** START OF PROVIDED RECORDS **

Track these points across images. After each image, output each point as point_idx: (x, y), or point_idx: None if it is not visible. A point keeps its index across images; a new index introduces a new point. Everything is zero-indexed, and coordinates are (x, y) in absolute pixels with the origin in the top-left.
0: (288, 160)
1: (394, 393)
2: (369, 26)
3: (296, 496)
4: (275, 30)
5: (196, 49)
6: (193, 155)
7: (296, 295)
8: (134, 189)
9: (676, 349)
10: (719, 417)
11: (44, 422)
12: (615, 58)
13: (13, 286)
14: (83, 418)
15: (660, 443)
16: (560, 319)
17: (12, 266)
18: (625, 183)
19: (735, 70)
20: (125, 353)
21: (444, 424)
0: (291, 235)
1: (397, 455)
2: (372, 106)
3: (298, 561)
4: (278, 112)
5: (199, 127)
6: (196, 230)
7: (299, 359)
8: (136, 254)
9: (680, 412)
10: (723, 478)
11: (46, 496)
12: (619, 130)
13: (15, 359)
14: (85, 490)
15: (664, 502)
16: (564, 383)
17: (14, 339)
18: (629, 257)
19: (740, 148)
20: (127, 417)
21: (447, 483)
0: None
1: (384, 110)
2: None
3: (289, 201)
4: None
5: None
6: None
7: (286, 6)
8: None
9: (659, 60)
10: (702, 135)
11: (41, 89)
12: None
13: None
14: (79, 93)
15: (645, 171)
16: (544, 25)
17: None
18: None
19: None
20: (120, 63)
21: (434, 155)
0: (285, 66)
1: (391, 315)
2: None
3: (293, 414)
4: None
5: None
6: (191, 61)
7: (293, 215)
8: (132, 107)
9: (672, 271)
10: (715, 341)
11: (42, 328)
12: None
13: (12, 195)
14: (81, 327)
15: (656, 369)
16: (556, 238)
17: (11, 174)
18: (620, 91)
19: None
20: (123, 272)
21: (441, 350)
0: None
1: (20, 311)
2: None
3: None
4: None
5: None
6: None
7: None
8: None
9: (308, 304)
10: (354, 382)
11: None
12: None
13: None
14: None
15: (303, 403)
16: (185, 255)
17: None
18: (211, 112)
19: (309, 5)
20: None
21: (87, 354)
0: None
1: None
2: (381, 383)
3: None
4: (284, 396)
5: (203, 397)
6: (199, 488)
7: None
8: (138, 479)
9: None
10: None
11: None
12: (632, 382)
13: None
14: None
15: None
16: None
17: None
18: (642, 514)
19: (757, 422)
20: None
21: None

** END OF PROVIDED RECORDS **

GIVEN TASK: Print the full listing above verbatim, line for line and in the same order.

COMPLETE RESPONSE:
Track these points across images. After each image, output each point as point_idx: (x, y), or point_idx: None if it is not visible. A point keeps its index across images; a new index introduces a new point. Everything is zero-indexed, and coordinates are (x, y) in absolute pixels with the origin in the top-left.
0: (288, 160)
1: (394, 393)
2: (369, 26)
3: (296, 496)
4: (275, 30)
5: (196, 49)
6: (193, 155)
7: (296, 295)
8: (134, 189)
9: (676, 349)
10: (719, 417)
11: (44, 422)
12: (615, 58)
13: (13, 286)
14: (83, 418)
15: (660, 443)
16: (560, 319)
17: (12, 266)
18: (625, 183)
19: (735, 70)
20: (125, 353)
21: (444, 424)
0: (291, 235)
1: (397, 455)
2: (372, 106)
3: (298, 561)
4: (278, 112)
5: (199, 127)
6: (196, 230)
7: (299, 359)
8: (136, 254)
9: (680, 412)
10: (723, 478)
11: (46, 496)
12: (619, 130)
13: (15, 359)
14: (85, 490)
15: (664, 502)
16: (564, 383)
17: (14, 339)
18: (629, 257)
19: (740, 148)
20: (127, 417)
21: (447, 483)
0: None
1: (384, 110)
2: None
3: (289, 201)
4: None
5: None
6: None
7: (286, 6)
8: None
9: (659, 60)
10: (702, 135)
11: (41, 89)
12: None
13: None
14: (79, 93)
15: (645, 171)
16: (544, 25)
17: None
18: None
19: None
20: (120, 63)
21: (434, 155)
0: (285, 66)
1: (391, 315)
2: None
3: (293, 414)
4: None
5: None
6: (191, 61)
7: (293, 215)
8: (132, 107)
9: (672, 271)
10: (715, 341)
11: (42, 328)
12: None
13: (12, 195)
14: (81, 327)
15: (656, 369)
16: (556, 238)
17: (11, 174)
18: (620, 91)
19: None
20: (123, 272)
21: (441, 350)
0: None
1: (20, 311)
2: None
3: None
4: None
5: None
6: None
7: None
8: None
9: (308, 304)
10: (354, 382)
11: None
12: None
13: None
14: None
15: (303, 403)
16: (185, 255)
17: None
18: (211, 112)
19: (309, 5)
20: None
21: (87, 354)
0: None
1: None
2: (381, 383)
3: None
4: (284, 396)
5: (203, 397)
6: (199, 488)
7: None
8: (138, 479)
9: None
10: None
11: None
12: (632, 382)
13: None
14: None
15: None
16: None
17: None
18: (642, 514)
19: (757, 422)
20: None
21: None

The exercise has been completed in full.